I have to rely on observation and memory for the recipe, as neither my parents nor I ever learned the true ritual, so bear with me.

Green gunpowder tea
Fresh mint leaves (I have no idea how they manage to get that in the middle of the Sahara, but they do)

Sugar cone
Sugar 'axe' or 'hammer'
Teapot with small spout
Small tea glasses
Ability to squat on your haunches

Pour 2 tbsp of the green tea into the teapot, add a handful of mint leaves, and some sugar freshly hacked off the cone. Add boiling water. Stir with a spoon.

Now for the tricky part. A good mint tea is frothy. And the froth is obtained by pouring the scalding liquid from a great height into a small glass, then pouring the content of the glass back into the teapot and repeating. Over and over again.

There must be a magical formula which guarantees that all present get the right 1st, 2nd and 3rd glass experience, all with froth, but sadly, I do not know it. If anybody out there has it, please leave it as a comment. You will be rewarded with gazillions of happy orange Madeleine vibrations from me to you. And let's face it, you can NEVER have too many of those.

I have recently started drinking mint tea again, in the morning but also at work. We have a small stainless steel tea pot at the office and my co-workers think me slightly bonkers for pouring the sugar directly into it (and for all the other things I do in that kitchen). But you don't get the '3 life stages experience' if you don't have the sugar. And when I take that first, fragrant sip of each of the 3 stages - sorry glasses - I smile into the distance, sigh a wellbeing sigh and think of Mohammed. Sometimes I also think of the day he may very well have saved our lives.

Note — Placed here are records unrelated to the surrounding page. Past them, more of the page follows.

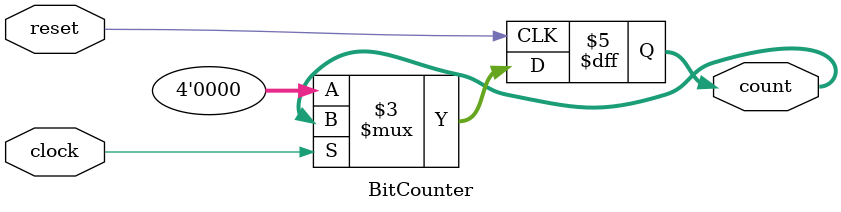
<source format=v>
module BitCounter(

input clock,
input reset,
output reg [3:0]count

);

initial begin

count = 4'd0;

end

always @ (posedge clock or posedge reset ) begin

	if ( clock ) begin
	
		
		
	end
	
	else begin
	
		count  = 4'd0;
		
	end
end

endmodule


</source>
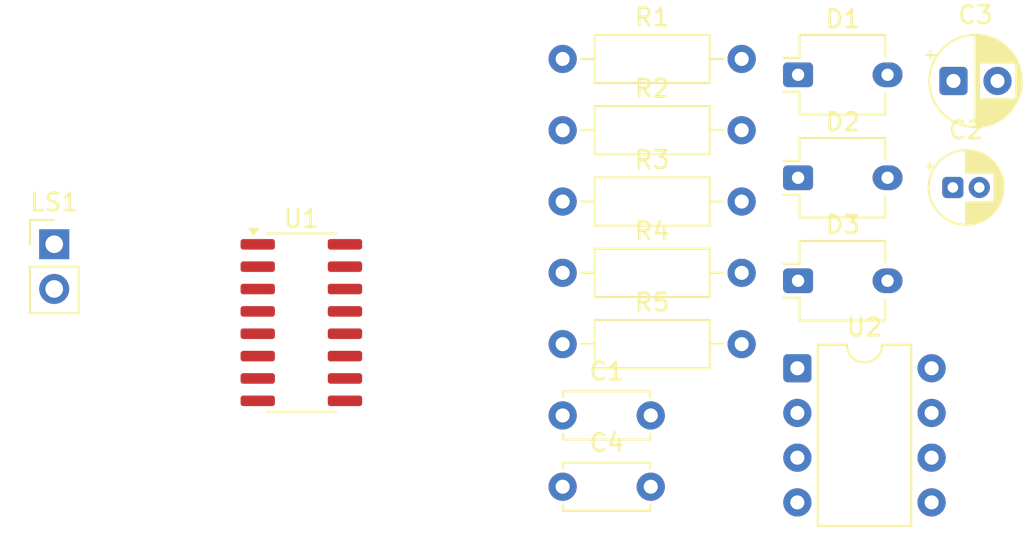
<source format=kicad_pcb>
(kicad_pcb
	(version 20241229)
	(generator "pcbnew")
	(generator_version "9.0")
	(general
		(thickness 1.6)
		(legacy_teardrops no)
	)
	(paper "A4")
	(layers
		(0 "F.Cu" signal)
		(2 "B.Cu" signal)
		(9 "F.Adhes" user "F.Adhesive")
		(11 "B.Adhes" user "B.Adhesive")
		(13 "F.Paste" user)
		(15 "B.Paste" user)
		(5 "F.SilkS" user "F.Silkscreen")
		(7 "B.SilkS" user "B.Silkscreen")
		(1 "F.Mask" user)
		(3 "B.Mask" user)
		(17 "Dwgs.User" user "User.Drawings")
		(19 "Cmts.User" user "User.Comments")
		(21 "Eco1.User" user "User.Eco1")
		(23 "Eco2.User" user "User.Eco2")
		(25 "Edge.Cuts" user)
		(27 "Margin" user)
		(31 "F.CrtYd" user "F.Courtyard")
		(29 "B.CrtYd" user "B.Courtyard")
		(35 "F.Fab" user)
		(33 "B.Fab" user)
		(39 "User.1" user)
		(41 "User.2" user)
		(43 "User.3" user)
		(45 "User.4" user)
	)
	(setup
		(pad_to_mask_clearance 0)
		(allow_soldermask_bridges_in_footprints no)
		(tenting front back)
		(pcbplotparams
			(layerselection 0x00000000_00000000_55555555_5755f5ff)
			(plot_on_all_layers_selection 0x00000000_00000000_00000000_00000000)
			(disableapertmacros no)
			(usegerberextensions no)
			(usegerberattributes yes)
			(usegerberadvancedattributes yes)
			(creategerberjobfile yes)
			(dashed_line_dash_ratio 12.000000)
			(dashed_line_gap_ratio 3.000000)
			(svgprecision 4)
			(plotframeref no)
			(mode 1)
			(useauxorigin no)
			(hpglpennumber 1)
			(hpglpenspeed 20)
			(hpglpendiameter 15.000000)
			(pdf_front_fp_property_popups yes)
			(pdf_back_fp_property_popups yes)
			(pdf_metadata yes)
			(pdf_single_document no)
			(dxfpolygonmode yes)
			(dxfimperialunits yes)
			(dxfusepcbnewfont yes)
			(psnegative no)
			(psa4output no)
			(plot_black_and_white yes)
			(sketchpadsonfab no)
			(plotpadnumbers no)
			(hidednponfab no)
			(sketchdnponfab yes)
			(crossoutdnponfab yes)
			(subtractmaskfromsilk no)
			(outputformat 1)
			(mirror no)
			(drillshape 1)
			(scaleselection 1)
			(outputdirectory "")
		)
	)
	(net 0 "")
	(net 1 "Net-(U1-VREF)")
	(net 2 "GND")
	(net 3 "Net-(U1-INL)")
	(net 4 "+5V")
	(net 5 "Net-(U1-LOUT-)")
	(net 6 "Net-(U1-LOUT+)")
	(net 7 "unconnected-(U1-ROUT+-Pad16)")
	(net 8 "unconnected-(U1-ROUT--Pad14)")
	(net 9 "unconnected-(U1-NC-Pad9)")
	(net 10 "Net-(C2-Pad1)")
	(net 11 "Net-(D1-K)")
	(net 12 "Net-(U2B-+)")
	(net 13 "Net-(U2B--)")
	(net 14 "Net-(U2A-+)")
	(footprint "Resistor_THT:R_Axial_DIN0207_L6.3mm_D2.5mm_P10.16mm_Horizontal" (layer "F.Cu") (at 167.855199 85.4))
	(footprint "Capacitor_THT:C_Disc_D4.7mm_W2.5mm_P5.00mm" (layer "F.Cu") (at 167.855199 89.45))
	(footprint "Resistor_THT:R_Axial_DIN0207_L6.3mm_D2.5mm_P10.16mm_Horizontal" (layer "F.Cu") (at 167.855199 81.35))
	(footprint "Resistor_THT:R_Axial_DIN0207_L6.3mm_D2.5mm_P10.16mm_Horizontal" (layer "F.Cu") (at 167.855199 77.3))
	(footprint "OptoDevice:Osram_DIL2_4.3x4.65mm_P5.08mm" (layer "F.Cu") (at 181.215199 81.8))
	(footprint "Capacitor_THT:CP_Radial_D4.0mm_P1.50mm" (layer "F.Cu") (at 190 76.5))
	(footprint "Resistor_THT:R_Axial_DIN0207_L6.3mm_D2.5mm_P10.16mm_Horizontal" (layer "F.Cu") (at 167.855199 69.2))
	(footprint "Resistor_THT:R_Axial_DIN0207_L6.3mm_D2.5mm_P10.16mm_Horizontal" (layer "F.Cu") (at 167.855199 73.25))
	(footprint "Package_DIP:DIP-8_W7.62mm" (layer "F.Cu") (at 181.175199 86.77))
	(footprint "Capacitor_THT:C_Disc_D4.7mm_W2.5mm_P5.00mm" (layer "F.Cu") (at 167.855199 93.5))
	(footprint "OptoDevice:Osram_DIL2_4.3x4.65mm_P5.08mm" (layer "F.Cu") (at 181.215199 75.95))
	(footprint "OptoDevice:Osram_DIL2_4.3x4.65mm_P5.08mm" (layer "F.Cu") (at 181.215199 70.1))
	(footprint "Capacitor_THT:CP_Radial_D5.0mm_P2.50mm" (layer "F.Cu") (at 190.034974 70.45))
	(footprint "Connector_PinHeader_2.54mm:PinHeader_1x02_P2.54mm_Vertical" (layer "F.Cu") (at 139 79.725))
	(footprint "Package_SO:SOIC-16_3.9x9.9mm_P1.27mm" (layer "F.Cu") (at 153.025 84.175))
	(embedded_fonts no)
)

</source>
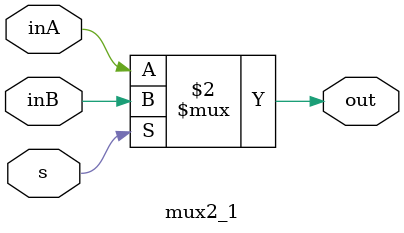
<source format=v>
module mux2_1(out, inA, inB , s);
	output out;
	input inA, inB, s;

	assign out = (s == 1'b0) ? inA : inB;

endmodule
</source>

It was in April 1989 and border skirmishes between Senegal and Mauritania escalated into full blown riots, where Mauritanians were killing anybody vaguely resembling a Senegalese (i.e. black) and the Senegalese were doing the same to anyone Bedouin-looking. Harrowing times which are best not described in all their horror here (I have been considering for a few weeks how to describe them and have decided not to), but best remembered by the acts of courage they also engendered.

The biggest act of courage was my Dad's. As UN Representative, he unilaterally decided to organise an air-bridge between Nouakchott and Dakar to evacuate the refugees from both sides. Meanwhile, the UN office was transformed into a make-shift refugee camp, where people who had lost everything waited to be the next to be sent to a country which was not even their own. But not before the Mauritanian authorities had stripped them of their papers and few remaining belongings, thus also stripping them of their identity at arrival.

As could be expected, my Dad was hardly flavour of the month and my teenage self stupidly resented not being able to have the freedom I had enjoyed until then, as I had to be accompanied everywhere, for fear of retribution. For several months we lived according to the UN Warning System, where Warning 3 meant ‘Stay at Home’ and were considering what we would pack into the single suitcase we knew we could take with us if the order was given to evacuate. We all 3 agreed that instead of a suitcase, we would save our beloved dog, Balder instead.

At the height of the riots, my Dad had to leave my Mum and me alone, to go and make sure that all his UN staff were safe. Before leaving, he taught me how to fire a gun - a Magnum I think - so that at the age of 16 I could defend both of us. I remember standing on the first floor of our inner court, being shown how to load it and unlatch the safety mechanism, take aim. At the legs/feet, nothing more! We are peace-loving people. Perhaps it was my Dad's way to boost our sense of safety. Perhaps it was to make himself more confident that we could defend ourselves. Or perhaps he genuinely believed that I could do it.

In the end, Mohammed saved me from knowing if I have what it takes to fire a gun pointed at another human being. When rioters started amassing in front of our house one night, Mohammed climbed onto the gate and told them in no uncertain terms that the people living there were good people and to leave them alone. Or that's what he told us he had told them. Whatever he told them, it worked. And we are forever grateful for it. A month or so later, my Dad's contract was up and we left, virtually persona non grata.

Looking back at that period, that’s probably when I took my first steps from the 1st glass of mint tea towards the 2nd.